Today the most commonly used method for stripping vinyl chloride from polyvinyl chloride is to treat the resulting polymer and process water with steam at temperatures within the range of 80- 125.degree. C. at ambient pressure. In certain processes the stripping is conducted at reduced pressure. Such a process is described in e.g. DT-OS No. 25 21 780.
It is not possible to use these methods in stripping monomers from expandable beads, as these are very sensitive to heat and pressure. At higher temperatures, as well as at lower pressure, the beads will expand depending on the blowing agent. Another problem is that the monomers in expandable beads, and especially acrylonitrile, are more water-soluble than vinyl chloride, and are thus more difficult to remove from the water phase. Moreover many of the commonly used monomers in the production of expandable beads have a high boiling point which makes them difficult to remove from the water phase by raising the temperature.

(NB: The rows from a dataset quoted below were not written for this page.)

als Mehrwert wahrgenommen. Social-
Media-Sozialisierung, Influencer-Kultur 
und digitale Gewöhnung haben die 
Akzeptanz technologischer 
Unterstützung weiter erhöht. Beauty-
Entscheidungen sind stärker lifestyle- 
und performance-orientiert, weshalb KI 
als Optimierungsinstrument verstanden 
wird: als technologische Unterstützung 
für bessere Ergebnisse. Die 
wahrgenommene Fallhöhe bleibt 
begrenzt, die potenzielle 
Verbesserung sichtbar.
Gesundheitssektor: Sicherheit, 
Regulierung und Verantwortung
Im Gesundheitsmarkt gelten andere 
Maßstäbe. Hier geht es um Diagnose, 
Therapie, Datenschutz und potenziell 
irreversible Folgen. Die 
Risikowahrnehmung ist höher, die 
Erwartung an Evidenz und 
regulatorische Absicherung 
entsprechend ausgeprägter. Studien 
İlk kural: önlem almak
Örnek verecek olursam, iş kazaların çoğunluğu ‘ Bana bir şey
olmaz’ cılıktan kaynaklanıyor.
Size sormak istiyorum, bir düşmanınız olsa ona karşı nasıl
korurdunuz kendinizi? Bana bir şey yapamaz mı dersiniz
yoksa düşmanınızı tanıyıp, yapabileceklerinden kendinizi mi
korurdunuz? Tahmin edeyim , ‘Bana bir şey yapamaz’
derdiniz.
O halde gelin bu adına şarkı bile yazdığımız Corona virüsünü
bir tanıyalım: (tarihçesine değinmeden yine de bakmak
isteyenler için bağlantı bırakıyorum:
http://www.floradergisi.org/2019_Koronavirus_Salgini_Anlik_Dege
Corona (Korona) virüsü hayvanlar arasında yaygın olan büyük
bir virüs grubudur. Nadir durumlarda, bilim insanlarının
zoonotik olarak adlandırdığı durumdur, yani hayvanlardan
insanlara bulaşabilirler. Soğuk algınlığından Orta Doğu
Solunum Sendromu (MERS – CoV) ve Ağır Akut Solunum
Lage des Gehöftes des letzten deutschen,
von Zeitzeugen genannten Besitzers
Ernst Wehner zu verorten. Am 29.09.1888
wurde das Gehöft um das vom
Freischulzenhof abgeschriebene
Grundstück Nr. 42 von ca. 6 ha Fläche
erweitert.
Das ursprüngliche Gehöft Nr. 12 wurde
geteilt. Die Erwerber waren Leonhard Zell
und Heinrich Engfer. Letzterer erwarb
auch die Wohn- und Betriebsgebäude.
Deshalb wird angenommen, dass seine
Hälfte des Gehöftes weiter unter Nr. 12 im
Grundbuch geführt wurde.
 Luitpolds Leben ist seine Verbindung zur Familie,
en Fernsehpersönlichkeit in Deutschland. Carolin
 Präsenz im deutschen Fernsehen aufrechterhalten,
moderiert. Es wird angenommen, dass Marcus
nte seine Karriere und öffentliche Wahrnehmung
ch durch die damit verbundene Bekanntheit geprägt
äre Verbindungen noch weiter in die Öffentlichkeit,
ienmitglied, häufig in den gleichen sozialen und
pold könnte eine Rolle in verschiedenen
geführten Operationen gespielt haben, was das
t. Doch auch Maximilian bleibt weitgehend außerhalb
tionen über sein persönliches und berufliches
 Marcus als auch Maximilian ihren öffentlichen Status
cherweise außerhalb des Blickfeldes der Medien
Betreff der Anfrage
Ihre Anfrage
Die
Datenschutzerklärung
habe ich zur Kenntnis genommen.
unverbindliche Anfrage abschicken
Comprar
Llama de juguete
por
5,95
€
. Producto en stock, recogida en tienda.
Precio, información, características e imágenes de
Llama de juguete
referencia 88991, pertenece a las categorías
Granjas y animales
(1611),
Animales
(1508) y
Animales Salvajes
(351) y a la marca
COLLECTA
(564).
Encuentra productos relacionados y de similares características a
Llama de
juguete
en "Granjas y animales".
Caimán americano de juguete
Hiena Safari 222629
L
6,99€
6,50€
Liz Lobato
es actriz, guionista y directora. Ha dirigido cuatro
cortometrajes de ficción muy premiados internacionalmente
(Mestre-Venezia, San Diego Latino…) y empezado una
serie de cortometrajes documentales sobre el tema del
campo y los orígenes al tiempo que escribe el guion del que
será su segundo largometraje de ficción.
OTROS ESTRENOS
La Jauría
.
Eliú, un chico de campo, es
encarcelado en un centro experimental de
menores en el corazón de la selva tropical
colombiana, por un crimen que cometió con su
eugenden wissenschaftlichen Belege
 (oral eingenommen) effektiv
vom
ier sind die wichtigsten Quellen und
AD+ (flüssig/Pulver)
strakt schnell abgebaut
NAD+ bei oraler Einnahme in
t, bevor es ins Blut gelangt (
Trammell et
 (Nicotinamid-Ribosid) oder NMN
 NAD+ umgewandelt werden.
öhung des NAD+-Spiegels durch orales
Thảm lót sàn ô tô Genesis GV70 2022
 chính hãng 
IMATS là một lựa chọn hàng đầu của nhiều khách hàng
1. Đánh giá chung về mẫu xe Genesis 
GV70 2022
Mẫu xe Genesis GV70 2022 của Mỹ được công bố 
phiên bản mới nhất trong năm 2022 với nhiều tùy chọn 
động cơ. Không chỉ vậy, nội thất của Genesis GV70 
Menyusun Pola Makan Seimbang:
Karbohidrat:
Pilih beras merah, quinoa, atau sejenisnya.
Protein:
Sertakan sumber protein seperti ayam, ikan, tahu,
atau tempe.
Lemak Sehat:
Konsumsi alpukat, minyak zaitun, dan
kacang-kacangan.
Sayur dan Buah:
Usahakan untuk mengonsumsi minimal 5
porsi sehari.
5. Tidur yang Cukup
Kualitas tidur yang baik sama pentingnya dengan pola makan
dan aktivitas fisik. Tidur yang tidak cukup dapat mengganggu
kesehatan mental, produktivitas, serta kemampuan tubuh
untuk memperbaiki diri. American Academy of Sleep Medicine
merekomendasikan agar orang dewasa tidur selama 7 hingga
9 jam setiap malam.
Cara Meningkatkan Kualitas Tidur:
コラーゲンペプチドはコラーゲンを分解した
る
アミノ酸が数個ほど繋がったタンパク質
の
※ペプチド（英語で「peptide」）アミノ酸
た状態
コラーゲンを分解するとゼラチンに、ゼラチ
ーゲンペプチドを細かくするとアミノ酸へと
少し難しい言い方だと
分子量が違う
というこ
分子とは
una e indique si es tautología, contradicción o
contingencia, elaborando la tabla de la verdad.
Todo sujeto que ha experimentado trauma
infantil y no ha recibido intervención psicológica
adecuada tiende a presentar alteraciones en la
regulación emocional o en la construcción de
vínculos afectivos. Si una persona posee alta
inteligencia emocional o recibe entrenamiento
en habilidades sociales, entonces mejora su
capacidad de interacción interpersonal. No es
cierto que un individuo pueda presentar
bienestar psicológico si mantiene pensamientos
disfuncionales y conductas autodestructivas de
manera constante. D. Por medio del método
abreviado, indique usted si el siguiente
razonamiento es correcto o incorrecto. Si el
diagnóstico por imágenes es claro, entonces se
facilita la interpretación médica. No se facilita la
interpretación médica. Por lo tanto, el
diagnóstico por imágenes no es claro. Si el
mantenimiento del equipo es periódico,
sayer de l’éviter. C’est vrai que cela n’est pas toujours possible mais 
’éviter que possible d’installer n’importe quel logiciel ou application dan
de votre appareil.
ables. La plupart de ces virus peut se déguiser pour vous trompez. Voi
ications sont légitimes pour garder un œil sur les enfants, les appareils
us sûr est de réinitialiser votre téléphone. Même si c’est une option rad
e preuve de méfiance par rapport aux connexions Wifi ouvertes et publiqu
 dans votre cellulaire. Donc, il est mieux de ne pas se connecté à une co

Thus acrylonitrile has a boiling point of 77.degree. C., styrene 145.degree. C. and vinylidene chloride 32.degree. C. while vinyl chloride has a boiling point of -14.degree. C.
The high concentration of blowing agent inside the beads and the high temperature required for stripping produce a considerable pressure inside the beads and they expand in the unfilled or gas-filled part of the stripping device.
The pre-expanded beads are a problem and increase the cost of production. The pre-expanded beads have to be separated by filtration or by other means from unexpanded beads, and the pre-expanded beads increase the amount of waste.
Attempts have been made to avoid the pre-expansion of the beads by applying a high pressure, e.g. 500- 1500 kPa of an inert gas, e.g. nitrogen, during stripping. However, this does not eliminate the formation of pre-expanded beads. The gas does not actually apply a higher pressure on the outside of the beads. An equilibrium between the gas inside the beads and the gas in the "free volume" in the stripping device is established. The beads continue to expand because of the "free volume" and the high pressure of hydrocarbon inside the beads.